I have yet to encounter a DBMS that didn't have an efficient, straightforward way to get the ID after an insert, but YMMV. However, the INSERT/UPDATE issue is a fundamental syntactical problem and it really should be fixed. INSERT and UPDATE do almost the same thing, yet have completely different syntax.
INSERT INTO someTable (fld1,fld2) VALUES ("foo","bar")
UPDATE someTable SET fld1=foo, fld2=bar
It is REALLY annoying when you have to write some code that generates a SQL statement because you must code for two completely different syntaxes. Someone replied about the Oracle MERGE which seems like a nice way to go.
Fortunately though, there are lots of good frameworks around SQL that make it so that writing SQL is becoming a thing of the past. I would like to see SQL treated like HTTP - nobody writes HTTP. It's a protocol. Let it be. Just use the tools.
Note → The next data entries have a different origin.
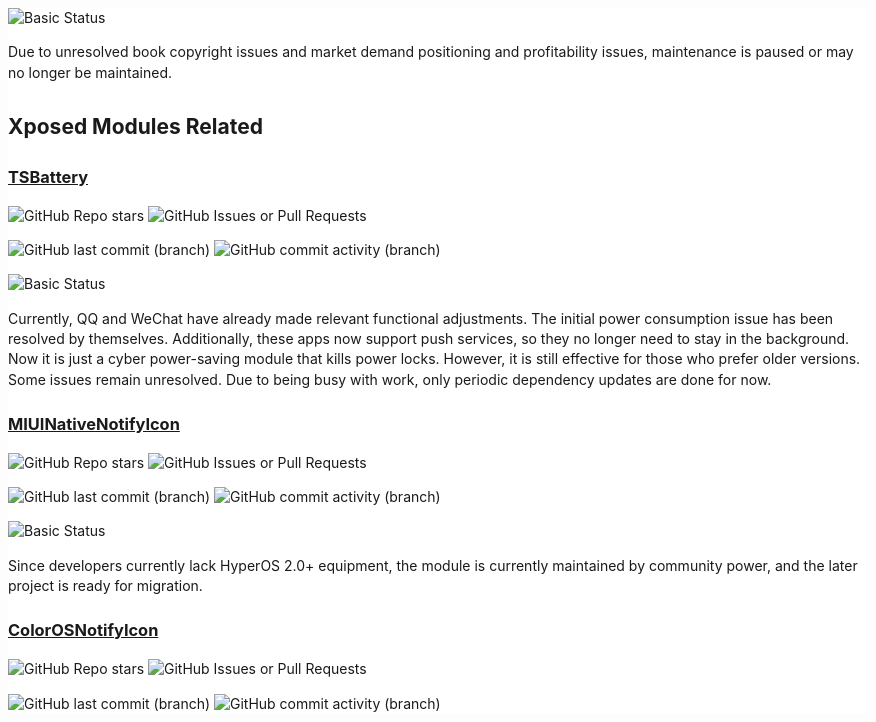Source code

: ![Basic Status](https://img.shields.io/badge/Basic%20Status-Maintenance%20Paused-red?style=for-the-badge)

Due to unresolved book copyright issues and market demand positioning and profitability issues, maintenance is paused or may no longer be maintained.

## Xposed Modules Related

### [TSBattery](https://github.com/fankes/TSBattery)

![GitHub Repo stars](https://img.shields.io/github/stars/fankes/TSBattery)
![GitHub Issues or Pull Requests](https://img.shields.io/github/issues/fankes/TSBattery?style=flat-square)

![GitHub last commit (branch)](https://img.shields.io/github/last-commit/fankes/TSBattery/master?style=flat-square)
![GitHub commit activity (branch)](https://img.shields.io/github/commit-activity/t/fankes/TSBattery/master?label=commits%20(master)&color=green&style=flat-square)

![Basic Status](https://img.shields.io/badge/Basic%20Status-Slow%20Maintenance-yellow?style=for-the-badge)

Currently, QQ and WeChat have already made relevant functional adjustments. The initial power consumption issue has been resolved by themselves. Additionally, these apps now support push services, so they no longer need to stay in the background. Now it is just a cyber power-saving module that kills power locks. However, it is still effective for those who prefer older versions. Some issues remain unresolved. Due to being busy with work, only periodic dependency updates are done for now.

### [MIUINativeNotifyIcon](https://github.com/fankes/MIUINativeNotifyIcon)

![GitHub Repo stars](https://img.shields.io/github/stars/fankes/MIUINativeNotifyIcon)
![GitHub Issues or Pull Requests](https://img.shields.io/github/issues/fankes/MIUINativeNotifyIcon?style=flat-square)

![GitHub last commit (branch)](https://img.shields.io/github/last-commit/fankes/MIUINativeNotifyIcon/master?style=flat-square)
![GitHub commit activity (branch)](https://img.shields.io/github/commit-activity/t/fankes/MIUINativeNotifyIcon/master?label=commits%20(master)&color=green&style=flat-square)

![Basic Status](https://img.shields.io/badge/Basic%20Status-Normal%20Maintenance-blue?style=for-the-badge)

Since developers currently lack HyperOS 2.0+ equipment, the module is currently maintained by community power, and the later project is ready for migration.

### [ColorOSNotifyIcon](https://github.com/fankes/ColorOSNotifyIcon)

![GitHub Repo stars](https://img.shields.io/github/stars/fankes/ColorOSNotifyIcon)
![GitHub Issues or Pull Requests](https://img.shields.io/github/issues/fankes/ColorOSNotifyIcon?style=flat-square)

![GitHub last commit (branch)](https://img.shields.io/github/last-commit/fankes/ColorOSNotifyIcon/master?style=flat-square)
![GitHub commit activity (branch)](https://img.shields.io/github/commit-activity/t/fankes/ColorOSNotifyIcon/master?label=commits%20(master)&color=green&style=flat-square)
I guess it will never go away though...
SELECT * FROM whatever the hell my customers have in mind
Go hug some trees.
No doubt it has defects, but SQL has a strong theoretical underpinning in set theory. This has made it a very durable language and one that scales to sizes probably unimagined by Dr Codd when he outlined its roots in 1970 in his article "A relational model of data for large shared data banks".
Computings needs for well structured access and manipulation of large data sets has been well served by SQL.
A clear replacement has yet to emerge. There are pretenders to the throne, of which Tutorial D is certainly technically nice, XQuery is a mess and ODBMSs (and their query tools) really haven't caught on.
Its just that SQL passes a simple test - its good enough for the job and relatively ubiquitous. And standards do exist (that every major vendor breaks. sigh.).